O Reencontro
Quando a porta se abriu, não havia dobradiças rangendo nem vento entrando pela fresta. Era um limiar de silêncio.
Do outro lado, ele esperava — não como quem retorna de uma longa viagem, mas
como quem nunca tivera ido.
Ela não correu, não gritou,
não caiu em pranto. Apenas estendeu o braço, simples e humano, como tantas
vezes fizera em manhãs que já pareciam distantes. E ele recebeu o gesto como
sempre recebera: com a naturalidade de quem guarda um lugar que jamais foi
desfeito.
Não houve espaço de
ausência entre os dois. O tempo, caprichoso como rio que se desdobra em mil
curvas, de repente se endireitou. E as margens, antes apartadas, se tocaram.
— Estás aqui? — perguntou
ela, sem saber se precisava da resposta.
— Estou, como sempre estive — disse ele, e a voz parecia feita de lembrança e
promessa ao mesmo tempo.
Caminharam lado a lado por
uma rua que não estava em nenhum mapa. O chão era feito de um material
indecifrável: ora parecia pedra antiga, ora espuma de nuvem. As árvores se
curvavam ao vento, mas em vez de folhas deixavam cair palavras luminosas.

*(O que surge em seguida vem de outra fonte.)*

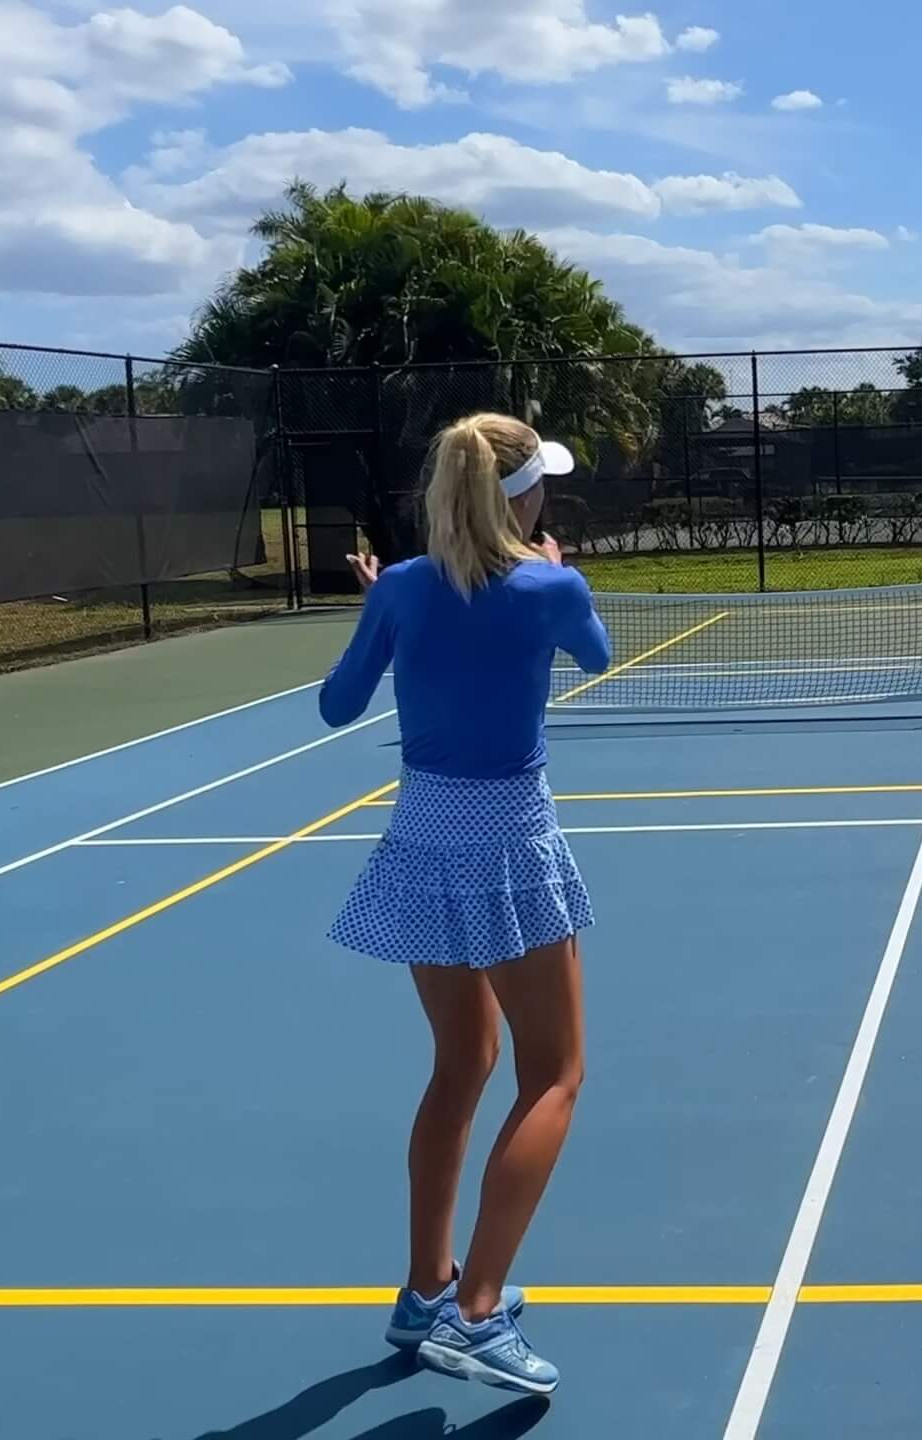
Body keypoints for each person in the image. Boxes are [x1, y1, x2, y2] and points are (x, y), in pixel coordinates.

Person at [316, 411, 612, 1395]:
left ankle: (424, 1291)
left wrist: (386, 614)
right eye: (539, 485)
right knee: (556, 1076)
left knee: (461, 1063)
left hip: (419, 839)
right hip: (510, 845)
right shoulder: (551, 584)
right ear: (516, 494)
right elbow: (598, 657)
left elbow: (337, 706)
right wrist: (549, 569)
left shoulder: (400, 588)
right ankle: (478, 1311)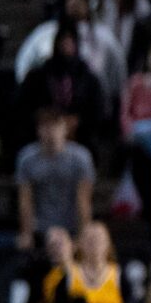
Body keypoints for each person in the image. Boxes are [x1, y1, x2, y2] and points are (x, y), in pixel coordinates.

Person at [14, 107, 95, 250]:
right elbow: (25, 200)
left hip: (71, 227)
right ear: (38, 130)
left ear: (65, 128)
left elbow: (83, 201)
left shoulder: (81, 158)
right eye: (45, 127)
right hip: (41, 228)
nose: (51, 132)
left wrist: (82, 235)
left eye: (56, 126)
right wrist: (26, 233)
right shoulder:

Algumas se prendiam nos cabelos dela, outras se dissolviam no ar, perfumando a
caminhada com histórias.
Ela começou a contar:
Do dia em que comprou flores só para não chorar no mercado.
Do riso das crianças, que sempre vinham lembrar que a vida tem sede de seguir.
Do silêncio das noites, quando conversava com o vazio apenas para manter a voz
viva.
Ele ouvia, atento. Não
interrompia. Apenas segurava o braço dela com firmeza, como quem ancora.
— E agora? — perguntou ela,
quando a rua começou a se transformar em campo aberto, iluminado por uma lua
que não obedecia ao céu.
— Agora, caminhamos. Não há passado nem futuro, apenas este presente que é todo
nosso.
Ele disse isso, e ela
percebeu que não era mais preciso falar de ausência. Não havia contas a
acertar, nem lágrimas a explicar. Estavam de volta ao começo, onde o amor é só
gesto: um braço dado, um passo após o outro.
No horizonte, erguiam-se
portas feitas de luz. Talvez fossem entradas para mundos novos, talvez apenas
miragens. Não importava. Importava o movimento: o seguir.
E assim foram. Conversando
como quem colhe estrelas no caminho, falando da vida que ainda os esperava —
não atrás, mas adiante. Uma vida em outro lugar, tecido de metáforas e
encantos, onde nada se perde porque tudo, de algum modo, permanece.